Going deep into the (mis)behaviors of your distributed systems with OpenTelemetry and SQL
Traces hold a treasure of information about how all the different components in your systems behave and interact. Yet, open source tools for analyzing trace data typically focus on investigating individual traces and SaaS tools allow you to query traces for basic data aggregation or pre-defined analysis and correlations. But the hardest problems require the ability to slice and dice, aggregate, join and analyze the data in very specific ways that are usually not available in these tools.
In this talk, we will show how you can query OpenTelemetry traces with good old SQL to identify unexpected behaviours in your microservices and narrow down on where bottlenecks are occurring to answer questions like:
“For service X with elevated load, show me which upstream service is causing the load,” or “Show me the cost of requests A, B, and C in terms of backend work in this service”
To perform this analysis, we will use free tools.
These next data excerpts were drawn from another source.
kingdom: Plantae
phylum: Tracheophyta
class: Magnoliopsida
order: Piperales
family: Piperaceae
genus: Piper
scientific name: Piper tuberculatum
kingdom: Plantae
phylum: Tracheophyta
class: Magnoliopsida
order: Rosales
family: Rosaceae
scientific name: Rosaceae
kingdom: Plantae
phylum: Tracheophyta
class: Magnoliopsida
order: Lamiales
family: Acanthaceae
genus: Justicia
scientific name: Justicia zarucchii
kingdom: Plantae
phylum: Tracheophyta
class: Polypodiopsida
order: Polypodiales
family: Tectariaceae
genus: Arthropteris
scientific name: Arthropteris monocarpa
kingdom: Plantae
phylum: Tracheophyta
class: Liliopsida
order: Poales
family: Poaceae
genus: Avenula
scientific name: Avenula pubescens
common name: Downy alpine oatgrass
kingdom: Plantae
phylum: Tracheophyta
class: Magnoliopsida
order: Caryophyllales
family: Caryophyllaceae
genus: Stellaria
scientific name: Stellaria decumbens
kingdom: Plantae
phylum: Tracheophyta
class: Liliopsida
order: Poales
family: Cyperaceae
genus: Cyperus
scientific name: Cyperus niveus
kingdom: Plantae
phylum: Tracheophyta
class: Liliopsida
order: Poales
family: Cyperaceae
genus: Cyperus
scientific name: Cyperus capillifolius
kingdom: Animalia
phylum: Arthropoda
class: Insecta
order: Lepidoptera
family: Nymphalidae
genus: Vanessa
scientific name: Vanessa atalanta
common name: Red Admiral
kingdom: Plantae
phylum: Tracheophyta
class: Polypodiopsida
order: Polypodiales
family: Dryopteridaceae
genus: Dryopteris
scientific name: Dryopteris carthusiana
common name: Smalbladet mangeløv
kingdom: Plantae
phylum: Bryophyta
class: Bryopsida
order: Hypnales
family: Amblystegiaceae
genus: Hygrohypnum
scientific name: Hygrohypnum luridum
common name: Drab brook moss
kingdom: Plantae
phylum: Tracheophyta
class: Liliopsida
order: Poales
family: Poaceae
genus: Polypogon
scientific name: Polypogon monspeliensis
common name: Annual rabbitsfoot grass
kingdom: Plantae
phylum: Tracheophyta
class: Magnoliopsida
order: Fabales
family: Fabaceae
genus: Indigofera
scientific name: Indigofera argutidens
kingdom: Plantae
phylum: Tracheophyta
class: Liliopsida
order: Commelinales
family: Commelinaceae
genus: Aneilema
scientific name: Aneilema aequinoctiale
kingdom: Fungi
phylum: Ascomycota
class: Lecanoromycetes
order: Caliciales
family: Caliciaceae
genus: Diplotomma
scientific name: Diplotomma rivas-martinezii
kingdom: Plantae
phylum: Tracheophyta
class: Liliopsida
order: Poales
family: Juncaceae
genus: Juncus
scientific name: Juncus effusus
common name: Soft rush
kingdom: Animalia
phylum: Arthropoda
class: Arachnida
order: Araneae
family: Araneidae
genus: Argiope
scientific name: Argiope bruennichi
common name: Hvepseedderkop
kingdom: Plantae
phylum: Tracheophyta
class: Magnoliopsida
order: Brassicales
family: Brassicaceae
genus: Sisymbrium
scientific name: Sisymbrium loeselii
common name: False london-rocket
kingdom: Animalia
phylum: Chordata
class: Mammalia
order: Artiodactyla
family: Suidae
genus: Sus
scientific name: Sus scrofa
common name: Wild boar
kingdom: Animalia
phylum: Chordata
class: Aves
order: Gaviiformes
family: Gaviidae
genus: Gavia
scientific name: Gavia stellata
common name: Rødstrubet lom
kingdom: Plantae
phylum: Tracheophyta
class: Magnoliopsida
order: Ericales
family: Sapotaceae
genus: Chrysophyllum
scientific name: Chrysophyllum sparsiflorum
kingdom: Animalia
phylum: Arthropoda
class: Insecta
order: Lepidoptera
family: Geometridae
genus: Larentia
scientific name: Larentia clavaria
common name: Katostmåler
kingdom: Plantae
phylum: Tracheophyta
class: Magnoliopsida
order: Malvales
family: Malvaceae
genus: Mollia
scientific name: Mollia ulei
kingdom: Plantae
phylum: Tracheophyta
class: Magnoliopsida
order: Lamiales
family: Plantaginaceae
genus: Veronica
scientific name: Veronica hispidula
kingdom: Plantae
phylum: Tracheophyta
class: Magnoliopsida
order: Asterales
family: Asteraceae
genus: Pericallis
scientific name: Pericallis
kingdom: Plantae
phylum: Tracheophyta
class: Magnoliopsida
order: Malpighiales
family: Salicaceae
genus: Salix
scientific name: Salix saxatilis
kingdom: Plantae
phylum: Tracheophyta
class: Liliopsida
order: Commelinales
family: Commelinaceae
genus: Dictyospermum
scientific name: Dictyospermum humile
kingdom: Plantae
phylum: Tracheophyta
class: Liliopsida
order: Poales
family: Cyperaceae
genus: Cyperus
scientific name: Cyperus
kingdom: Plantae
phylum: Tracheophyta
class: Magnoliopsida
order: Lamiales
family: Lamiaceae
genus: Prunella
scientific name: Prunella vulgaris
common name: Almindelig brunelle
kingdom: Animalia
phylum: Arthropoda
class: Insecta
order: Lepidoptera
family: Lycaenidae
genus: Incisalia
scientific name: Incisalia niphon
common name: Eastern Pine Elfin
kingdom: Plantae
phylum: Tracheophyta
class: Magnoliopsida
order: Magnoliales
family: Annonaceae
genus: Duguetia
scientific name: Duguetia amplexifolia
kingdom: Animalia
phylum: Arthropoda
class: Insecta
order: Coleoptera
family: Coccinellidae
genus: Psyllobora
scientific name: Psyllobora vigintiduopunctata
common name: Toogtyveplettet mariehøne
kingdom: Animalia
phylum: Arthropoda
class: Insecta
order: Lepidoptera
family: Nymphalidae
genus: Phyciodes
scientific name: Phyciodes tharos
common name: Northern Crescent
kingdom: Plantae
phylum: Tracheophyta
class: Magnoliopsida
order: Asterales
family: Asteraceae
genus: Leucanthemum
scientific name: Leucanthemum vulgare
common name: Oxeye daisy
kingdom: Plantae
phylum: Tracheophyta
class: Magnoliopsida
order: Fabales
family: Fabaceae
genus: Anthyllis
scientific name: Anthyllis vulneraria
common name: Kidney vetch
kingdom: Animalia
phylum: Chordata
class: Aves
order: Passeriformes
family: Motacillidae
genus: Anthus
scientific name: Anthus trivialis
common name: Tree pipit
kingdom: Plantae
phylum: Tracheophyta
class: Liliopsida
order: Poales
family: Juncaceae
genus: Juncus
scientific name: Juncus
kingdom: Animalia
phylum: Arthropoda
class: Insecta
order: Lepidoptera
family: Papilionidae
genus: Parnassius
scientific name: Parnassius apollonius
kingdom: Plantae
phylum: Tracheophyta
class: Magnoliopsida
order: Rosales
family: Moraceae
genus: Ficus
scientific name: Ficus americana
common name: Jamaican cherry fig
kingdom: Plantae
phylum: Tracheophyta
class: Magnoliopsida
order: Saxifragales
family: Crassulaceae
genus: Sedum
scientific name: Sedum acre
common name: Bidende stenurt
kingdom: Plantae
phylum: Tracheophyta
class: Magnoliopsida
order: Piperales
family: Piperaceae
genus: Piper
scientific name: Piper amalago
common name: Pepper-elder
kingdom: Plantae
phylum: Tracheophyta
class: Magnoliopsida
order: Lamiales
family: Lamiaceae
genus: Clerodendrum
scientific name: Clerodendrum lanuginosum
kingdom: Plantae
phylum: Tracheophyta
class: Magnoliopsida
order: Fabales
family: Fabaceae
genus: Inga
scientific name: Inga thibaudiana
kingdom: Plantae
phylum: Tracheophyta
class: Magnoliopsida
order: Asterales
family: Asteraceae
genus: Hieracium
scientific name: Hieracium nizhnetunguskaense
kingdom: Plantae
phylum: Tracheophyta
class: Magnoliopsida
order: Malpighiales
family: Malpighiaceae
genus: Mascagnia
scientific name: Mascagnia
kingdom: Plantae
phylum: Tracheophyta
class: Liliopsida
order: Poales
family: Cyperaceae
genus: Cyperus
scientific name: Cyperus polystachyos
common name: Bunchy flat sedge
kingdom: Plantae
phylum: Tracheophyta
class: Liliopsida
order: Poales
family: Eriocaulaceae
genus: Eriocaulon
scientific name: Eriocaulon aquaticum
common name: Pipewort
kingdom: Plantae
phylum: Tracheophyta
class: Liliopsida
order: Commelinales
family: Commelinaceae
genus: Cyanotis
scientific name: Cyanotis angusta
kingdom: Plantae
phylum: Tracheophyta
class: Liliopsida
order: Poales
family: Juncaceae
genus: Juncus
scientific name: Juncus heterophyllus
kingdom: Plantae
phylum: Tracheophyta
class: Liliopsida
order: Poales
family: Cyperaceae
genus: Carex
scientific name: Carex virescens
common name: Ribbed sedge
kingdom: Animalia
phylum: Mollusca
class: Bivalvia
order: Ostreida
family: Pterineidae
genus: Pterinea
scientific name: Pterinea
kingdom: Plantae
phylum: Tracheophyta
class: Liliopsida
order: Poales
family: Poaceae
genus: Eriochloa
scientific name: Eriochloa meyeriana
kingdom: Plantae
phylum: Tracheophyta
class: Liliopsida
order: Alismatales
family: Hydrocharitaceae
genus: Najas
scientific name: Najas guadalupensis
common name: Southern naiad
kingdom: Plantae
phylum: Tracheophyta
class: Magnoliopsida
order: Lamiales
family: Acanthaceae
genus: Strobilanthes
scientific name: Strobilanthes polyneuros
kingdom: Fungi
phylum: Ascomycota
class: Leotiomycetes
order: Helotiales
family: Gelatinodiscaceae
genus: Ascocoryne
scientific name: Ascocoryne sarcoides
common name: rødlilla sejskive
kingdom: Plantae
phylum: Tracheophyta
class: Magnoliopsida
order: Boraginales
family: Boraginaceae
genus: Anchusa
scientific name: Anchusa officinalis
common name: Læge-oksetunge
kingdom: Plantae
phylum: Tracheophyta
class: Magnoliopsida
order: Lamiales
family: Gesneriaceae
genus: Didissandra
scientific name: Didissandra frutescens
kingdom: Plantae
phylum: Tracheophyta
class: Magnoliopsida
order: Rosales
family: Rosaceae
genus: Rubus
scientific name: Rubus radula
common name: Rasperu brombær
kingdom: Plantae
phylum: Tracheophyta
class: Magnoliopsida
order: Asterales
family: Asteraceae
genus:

We will send OpenTelemetry traces to a TimescaleDB/PostgreSQL database via Promscale and we will use Grafana to visualize the results of SQL queries against that database.
More about Ramon Guiu
Ramon is VP of Observability products at Timescale where he is building Promscale, a unified observability backend for metrics, traces and logs on top of TimescaleDB and PostgreSQL.
Before Timescale, Ramon was VP of Product Management at New Relic where he initially led their infrastructure monitoring product and later their transition to open instrumentation standards including Prometheus, OpenMetrics and OpenTelemetry.